I met Anita when she came months ago to our church for assistance with her five children she is raising on her own on less than $500 a month.
She came for groceries, clothing, and prayer. We ask each person how we can pray for them, and nearly all want prayer and are grateful for it.
Anita came in one day with her five children, and she was pregnant with the sixth. Jerry, who leads up our food distribution, and the other guys in the food pantry carried a dozen sacks of groceries to Anita’s car. We prayed with her in our prayer center.
Then it was a number of weeks before I saw her again. She came in again one day, but this time I asked her to help us translate for the twenty or so Hispanic families that came in during the morning. I don’t speak Spanish, except to fumble through some greetings and parrot some things people say. I say that rather than saying “they don’t speak English” because I had my chance to learn Spanish in school and sqaundered the opportunity.*
So Anita translated English to Spanish for me as we prayed with several families.
Then I saw Anita on the street corner one day. She was with two of her children. She was holding up a sign. I thought she was panhandling, so I pulled up to see what her sign said. It was on the Day for Immigrants in May 2006.

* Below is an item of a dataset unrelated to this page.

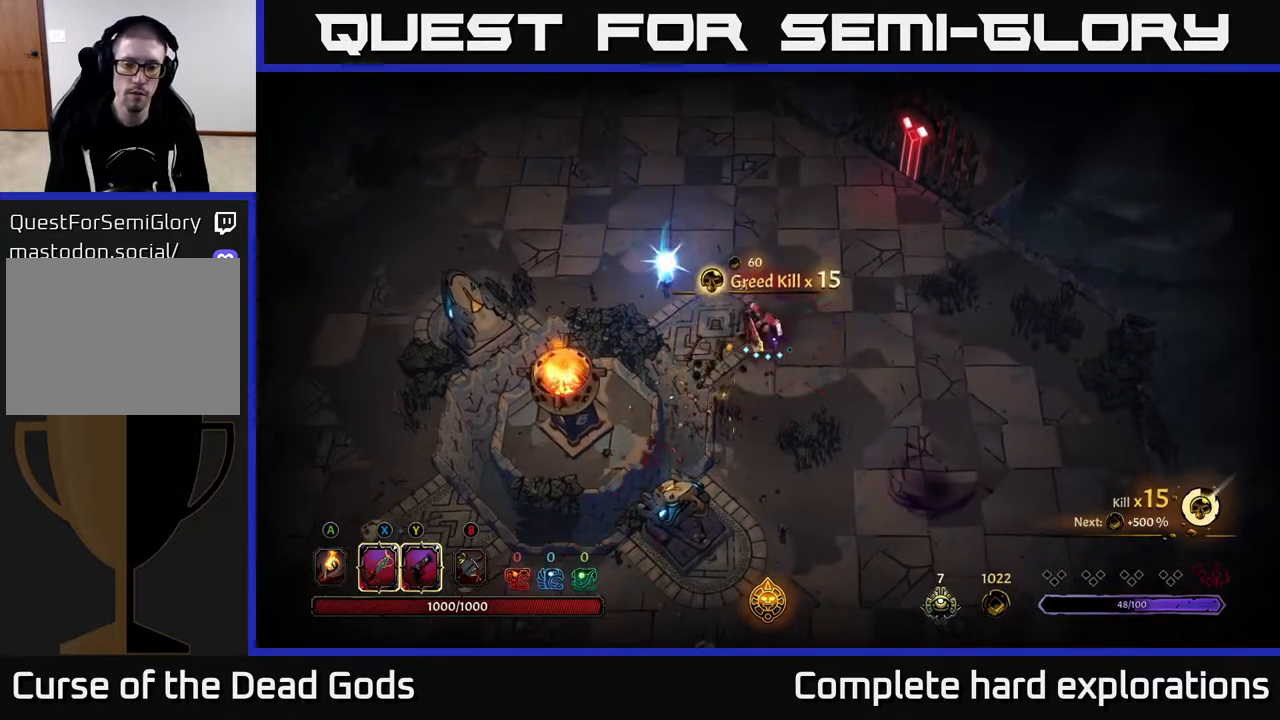
{"buttons": ["Y"], "left_stick": "down-right", "right_stick": "center", "events": [[33, "left_stick", "left"], [50, "A", "down"], [133, "A", "up"], [333, "left_stick", "down"], [400, "left_stick", "down-right"], [483, "Y", "down"]]}
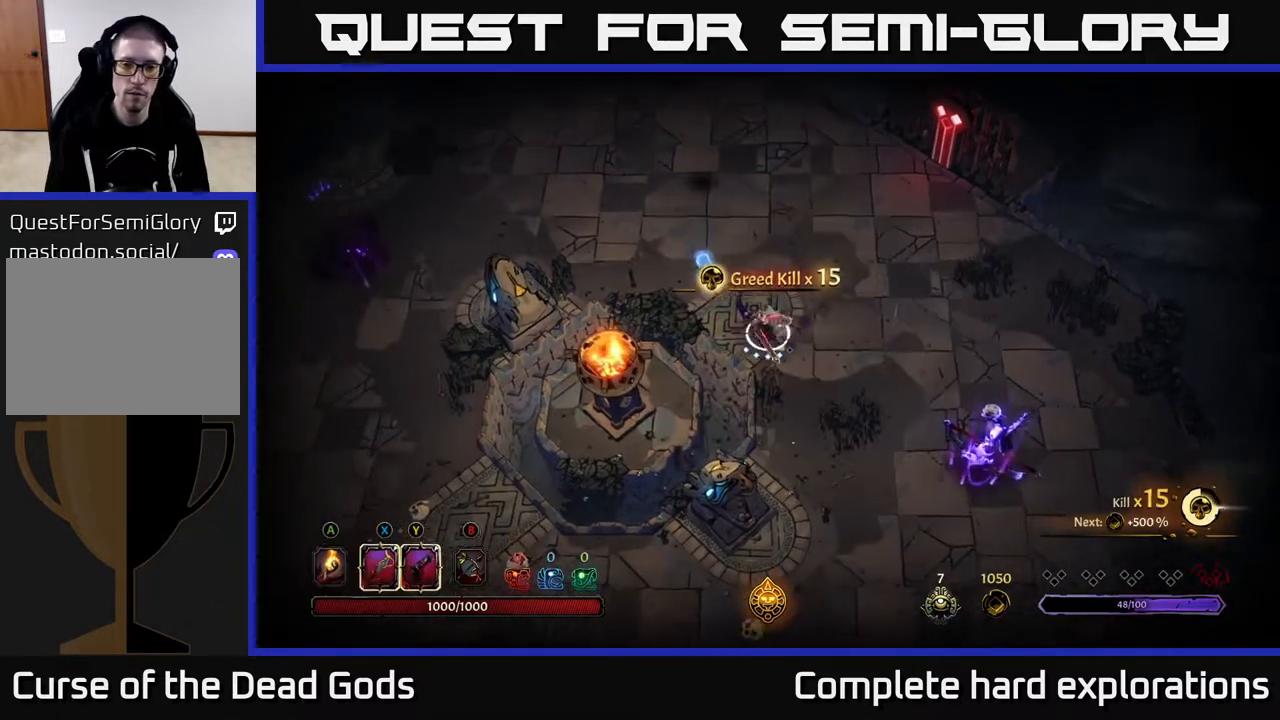
{"buttons": ["Y"], "left_stick": "down-right", "right_stick": "center", "events": []}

At the corner near our church that day, Anita had a cardboard sign that read, “This land is our land, too.”
I was moved and pulled into the parking lot, got out and went over to her and her children. She didn’t recognize me. She thought I was an “authority” or a bank employee, whose property was nearby. “Are you going to kick me out?” she asked me.
“No, I’m Greg. Remember me from the church?” I said.
She got a look of recognition and relief all at once.
“I just want to thank you for what you are doing and say I support what you are saying by demonstrating,” I told her.
“I wanted to go to the rally downtown but didn’t have enough money for gas to get there,” Anita said.
I smiled and said I’ll see her some other time.
The next time I saw Anita was in late July, and she had come to the food pantry again and was coming closer to her due date. We sat and talked in the prayer center. Was she a green card holder? “Oh!” she said, “I’m an American citizen; my father was a pipeline worker who met my mother in Ecuador. My mother is from Ecuador.”
I asked her if she had a church. She said she really wanted one, that she wanted to take the children but they didn’t like going where they spoke so much Spanish. John, one of our elders, and I took her around to see the children’s classrooms and explained to her that she could bring them. They would love it.
Anita said she was nervous about coming to a church by herself, so I said I’d meet her at the lobby and show her to the children’s classes then take her to my class where I’m teaching on parenting. She was elated to hear that and wanted more on parenting.
She didn’t show up Sunday. I wonder if she was having her sixth baby.